In deciding custody, New York follows the doctrine of doing what’s in the best interest of the child.  If the parents of the child don’t agree on the issue of custody, the Court will make its own investigation before deciding on custody, which will include having an attorney assigned to the child and may also include investigation and report from a social services agency or mental health professional.

In determining what is in the best interest of the children, the Court will weigh and balance the “totality of the circumstances” and may consider:  any effect of a separation of siblings; the wishes of the child, if the child is old enough; length of time the present custody arrangement has continued; abduction or abandonment of the child or other defiance of legal process by one of the parents; relative stability of the respective parents; care and affection shown to the child by the parents; atmosphere in the homes; ability and availability of the parents; morality of the parents; prospective educational probabilities; possible effect of a custodial change on the children; financial standing of the parents; and parents' past conduct.

Additional factors that New York courts consider include: refusal of a parent to permit visitation and/or the willingness of a parent to encourage visitation; unauthorized relocation of the parent and child to a distant domicile; and making unfounded accusations of child abuse.

Where either parent alleges that the other parent has committed an act of domestic violence against the alleging parent or a family or household member of either parent, and the allegations are proven by a preponderance of the evidence, the court must consider the effect of such domestic violence upon the best interests of the child.

While New York courts tend to refrain from intervening with respect to the child's religious upbringing, courts may consider religion as a factor where a child has developed actual ties to a specific religion, or where a parent's particular religious practices threaten the health and welfare of the child.


In January, 2004, the New York Domestic Relations Law was amended to give the grandparents of a child residing in New York State custody rights in a case where the grandparents can demonstrate the existence of "extraordinary circumstances". Such an "extraordinary circumstance would be an "extended disruption of custody". This would constitute a prolonged separation of the child and the parent for at least 24 continuous months during which the parent voluntarily relinquished care and control of the child and the child resided in the household of the grandparents.

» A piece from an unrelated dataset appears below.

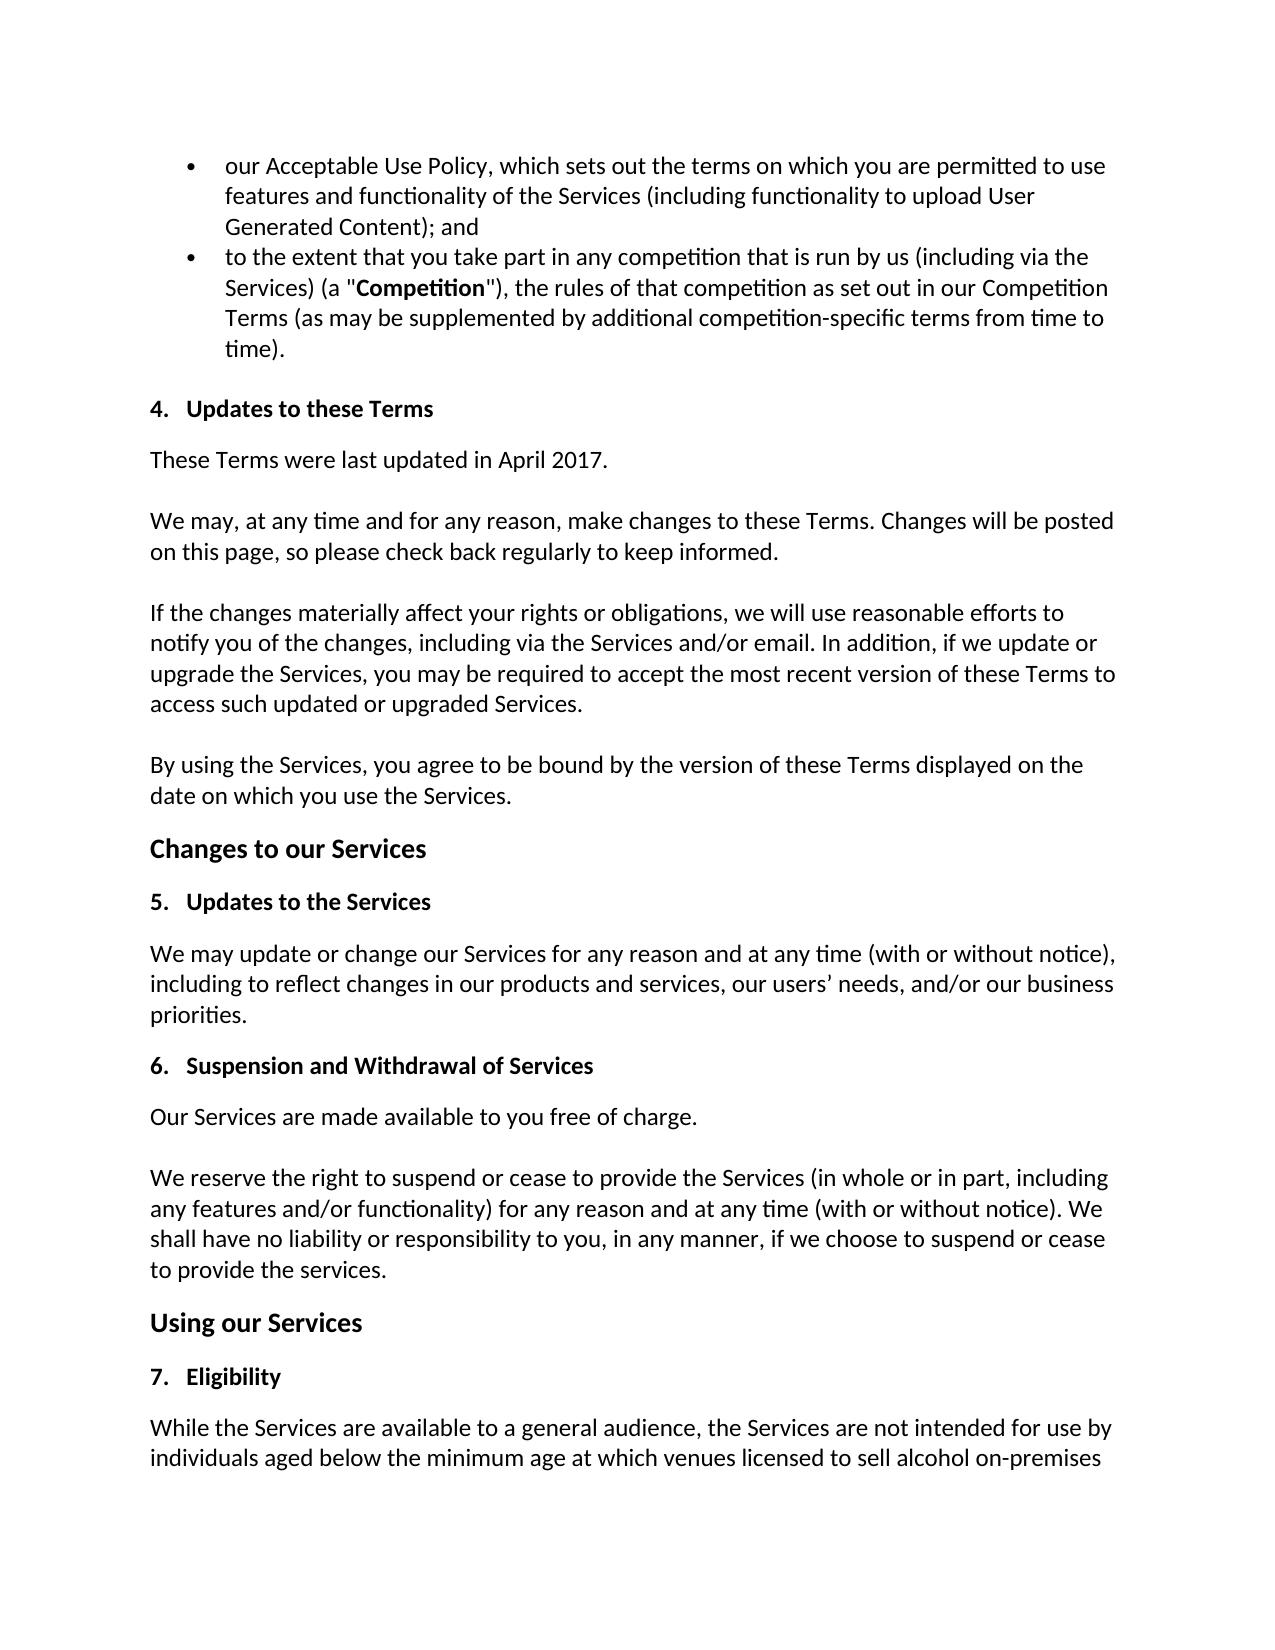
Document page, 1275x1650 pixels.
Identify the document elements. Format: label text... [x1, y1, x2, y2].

The New York Court may find that extraordinary circumstances exist where the prolonged separation is less than 24 months, based upon other circumstances.

Visitation/Parenting Time:

In New York, the issue of visitation/parenting time can be decided either by New York State Supreme Court or by Family Court.   During a divorce proceeding, if visitation/parenting time has not already been decided by the Family Court, it will be addressed in the Supreme Court divorce action.

The parent that does not have physical custody of a child may be granted an order of visitation/parenting time from Family Court.  Visitation/parenting time may be stated simply as reasonable rights of visitation or as a specified schedule.  Visitation/parenting time usually takes place outside of the child’s residence, however if warranted, may be limited to supervised visitation.

Modification of Child Custody, Visitation/Parenting Time Order:

The attorneys at the Law Offices of Nathan Pinkhasov, PLLC understand that circumstances change which could warrant a change in the previously ordered visitation/parenting time.  Until a child is emancipated, the court retains the power to modify visitation/parenting time upon a demonstration of substantial change in circumstances of one or both of the parents.

When a party refuses to comply with a Family Court order, our attorneys can make a formal application to the Family Court to find that party in violation of the order.  If the Family Court agrees that a party has not complied with an order, Family Court may change its order and or impose sanctions on the party in violation.